## STUDY TEXT
<<<<
As you may know, Mississippi, Louisiana and Alabama also passed resolutions on the Sinner's Prayer, preserving the original language as written by Dr. Eric Hankins. I believe the Southern Baptists of Texas Convention was scheduled to consider it as well.

It is interesting to note that in our state conventions, the "original" wording is being passed, while at the national convention, an "edited" version was necessary. I believe this only provides further evidence that, at the national convention level, a much higher percentage of messengers are reformed than at the various state convention levels.

Also, it is worth noting that, while the "Calvinized" Sinner's Prayer Resolution at the national level passed 70% to 30%, the "Traditional" Sinner's Prayer Resolutions at the various state levels passed by margins like 98% to 2%.

In light of the remarkable differences, perhaps we should introduce these two groups to each other.

peter lumpkins


Thanks. I was aware of other states possibly getting "Sinner's Prayer" proposals but unaware any state taking Dr. Hankins' resolution verbatim. When you say three other states passed resolutions "preserving the original language as written by Dr. Eric Hankins" do you intend to imply verbatim as did Tennessee?

With that, I am...

Ron Hale


Thanks for covering this story and the balance you gave.

I got to attend the Tennessee Convention and was present the morning that Dr. Steve Gaines spoke to the resolution that he had submitted earlier. After several minutes of good and gracious discussion (for and against), the question was called and the vote was taken. Overall, we had a wonderful convention this year and Tennessee Baptists are excited about the leadership and vision that Randy Davis, our Executive Director is providing.

peter lumpkins


Thanks brother. I rejoice with you about what God is doing among Tennessee Baptists...

With that, I am...

Rick Patrick


Yes, I can confirm that the Mississippi, Louisiana and Alabama resolutions consisted of the Hankins Resolution verbatim. I cannot yet confirm that about Texas, but I consider it likely.


peter lumpkins

Thanks Rick. I updated the piece acknowledging what we now know was apparently a much more influential rendering of the "Sinner's Prayer" resolution that Eric Hankins penned than we had first anticipated...



the 'original' Sinner's Prayer is found in the Bible:
"But the tax collector, standing far off, would not even lift up his eyes to heaven, but beat his breast, saying, ‘God, be merciful to me, a sinner!’" (Gospel of St.Luke 18:13)

It was shortened to this, in Greek:
“ Κύριε Ιησού Χριστέ, Υιέ του Θεού, ελέησόν με τον αμαρτωλόν. ”

“ Lord Jesus Christ, Son of God, have mercy on me, a sinner. ”

This 'sinner's prayer' has an even shorter form:
the acronym
"Iesous Christos Theou Uiou Soter
– which translated means
Jesus Christ, Son of God, Savior.

You may know it as
the 'ichthus' symbol: the fish


The 'Sinner's Prayer' also is represented in an early Christian hymn known as the Trisagion (The Thrice Holy):



"I believe this only provides further evidence that, at the national convention level, a much higher percentage of messengers are reformed than at the various state convention levels. "
>>>>
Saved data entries
<<<<
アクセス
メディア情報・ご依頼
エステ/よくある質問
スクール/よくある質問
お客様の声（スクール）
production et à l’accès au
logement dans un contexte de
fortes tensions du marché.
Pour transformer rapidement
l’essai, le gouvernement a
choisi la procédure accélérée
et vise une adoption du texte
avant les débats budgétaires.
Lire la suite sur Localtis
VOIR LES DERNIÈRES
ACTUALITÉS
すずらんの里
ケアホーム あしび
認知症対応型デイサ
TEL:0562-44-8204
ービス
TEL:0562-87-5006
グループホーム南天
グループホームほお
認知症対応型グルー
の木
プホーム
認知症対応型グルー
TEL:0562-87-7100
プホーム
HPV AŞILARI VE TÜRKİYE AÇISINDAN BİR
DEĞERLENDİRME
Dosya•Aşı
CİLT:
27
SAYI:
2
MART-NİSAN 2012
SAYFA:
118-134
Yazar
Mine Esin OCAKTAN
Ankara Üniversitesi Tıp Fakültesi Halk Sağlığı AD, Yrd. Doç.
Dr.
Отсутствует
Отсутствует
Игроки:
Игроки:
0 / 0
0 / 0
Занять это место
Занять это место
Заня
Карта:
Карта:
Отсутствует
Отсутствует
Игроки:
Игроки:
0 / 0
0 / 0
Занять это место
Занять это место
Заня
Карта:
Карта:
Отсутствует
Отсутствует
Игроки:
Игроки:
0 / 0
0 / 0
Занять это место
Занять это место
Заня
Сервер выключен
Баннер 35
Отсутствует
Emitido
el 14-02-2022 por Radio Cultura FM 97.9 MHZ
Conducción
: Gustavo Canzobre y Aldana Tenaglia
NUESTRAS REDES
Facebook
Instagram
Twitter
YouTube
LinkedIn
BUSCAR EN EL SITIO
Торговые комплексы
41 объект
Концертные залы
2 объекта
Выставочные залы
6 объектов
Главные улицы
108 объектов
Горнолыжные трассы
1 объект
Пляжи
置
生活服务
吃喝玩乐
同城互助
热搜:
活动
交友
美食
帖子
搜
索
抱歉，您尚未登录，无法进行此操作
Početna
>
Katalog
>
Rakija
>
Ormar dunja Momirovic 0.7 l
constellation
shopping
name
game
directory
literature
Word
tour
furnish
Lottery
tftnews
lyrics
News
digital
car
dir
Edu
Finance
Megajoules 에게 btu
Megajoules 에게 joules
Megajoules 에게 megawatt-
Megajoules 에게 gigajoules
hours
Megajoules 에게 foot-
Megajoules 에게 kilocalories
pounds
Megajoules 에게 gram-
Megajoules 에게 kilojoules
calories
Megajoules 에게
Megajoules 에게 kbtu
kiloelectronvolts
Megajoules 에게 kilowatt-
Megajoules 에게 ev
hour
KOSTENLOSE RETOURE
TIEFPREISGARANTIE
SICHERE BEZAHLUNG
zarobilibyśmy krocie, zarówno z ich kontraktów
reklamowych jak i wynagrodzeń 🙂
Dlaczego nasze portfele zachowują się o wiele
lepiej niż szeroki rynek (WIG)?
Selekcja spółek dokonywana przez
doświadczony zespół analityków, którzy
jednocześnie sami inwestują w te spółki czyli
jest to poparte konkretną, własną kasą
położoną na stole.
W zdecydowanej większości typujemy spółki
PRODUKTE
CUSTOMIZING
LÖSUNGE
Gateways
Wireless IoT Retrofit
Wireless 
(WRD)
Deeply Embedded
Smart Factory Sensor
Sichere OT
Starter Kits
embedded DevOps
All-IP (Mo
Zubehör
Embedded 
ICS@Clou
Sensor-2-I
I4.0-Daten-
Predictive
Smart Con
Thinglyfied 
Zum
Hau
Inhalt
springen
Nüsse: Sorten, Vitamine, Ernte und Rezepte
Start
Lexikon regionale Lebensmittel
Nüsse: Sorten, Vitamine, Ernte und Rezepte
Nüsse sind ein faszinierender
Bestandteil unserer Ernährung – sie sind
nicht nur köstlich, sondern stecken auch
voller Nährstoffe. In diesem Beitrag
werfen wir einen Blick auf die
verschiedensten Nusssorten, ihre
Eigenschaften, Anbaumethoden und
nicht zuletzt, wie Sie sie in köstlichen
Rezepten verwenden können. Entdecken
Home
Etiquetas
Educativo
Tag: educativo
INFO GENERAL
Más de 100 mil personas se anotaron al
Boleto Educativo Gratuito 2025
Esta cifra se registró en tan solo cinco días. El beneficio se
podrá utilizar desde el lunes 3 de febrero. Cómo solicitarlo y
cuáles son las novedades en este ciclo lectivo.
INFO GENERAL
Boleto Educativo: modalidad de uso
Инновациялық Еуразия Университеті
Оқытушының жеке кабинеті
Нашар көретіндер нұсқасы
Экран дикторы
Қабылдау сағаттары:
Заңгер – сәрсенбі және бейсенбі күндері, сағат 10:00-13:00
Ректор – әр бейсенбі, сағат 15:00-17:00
>>>>
## EXERCISE TASKS
1) Rewrite the saved data entries as a numbered list, from their first line through the line containing "avant les débats budgétaires.", leaving out any blank lines.
2) Extend the Sinner's Prayer comment thread, picking up after its last line.
The saved data entries have no connection to the Sinner's Prayer comment thread.

## ANSWERS TO EACH TASK
1)
1. アクセス
2. メディア情報・ご依頼
3. エステ/よくある質問
4. スクール/よくある質問
5. お客様の声（スクール）
6. production et à l’accès au
7. logement dans un contexte de
8. fortes tensions du marché.
9. Pour transformer rapidement
10. l’essai, le gouvernement a
11. choisi la procédure accélérée
12. et vise une adoption du texte
13. avant les débats budgétaires.

2)
So, do you all think the national convention is comprised of quite a few entity employees whose churches send them as messengers. Or, do entity employees get to vote without being messengers from a church? I meant to ask this question long ago.

Rick Patrick


Yes, I believe a large percentage of the national convention is comprised of entity employees, board members and committee leaders. But I think the discrepancy is primarily a matter of our reformed wing simply doing a better job of showing up at the convention. If their influence is out of proportion to their numbers, it is because they make a special effort to attend.

Regarding your second question, I do not believe entity employees can vote without being messengers from a church. I believe their church families must elect them as messengers.


Thanks Rick. I always wondered about SBC members who were also there manning booths. I have seen some going into vote and wondered if only messengers from churches could vote. of course a person could be sent as a messenger by a church, an entity employee and man a booth at the same time! Whew!


Does anyone know the theological leaning of Jimmy Scroggins, SBC Resolutions Committee Chairman, who had oversight in reworking Eric Hankins' resolution?

Tim Rogers


Don't know hie theological leanings. He is a FBC Jax guy that Dr. Vines considers one of his "preacher boys", he went to SBTS and was the Dean of Boyce College before he went to his current position in West Palm Beach.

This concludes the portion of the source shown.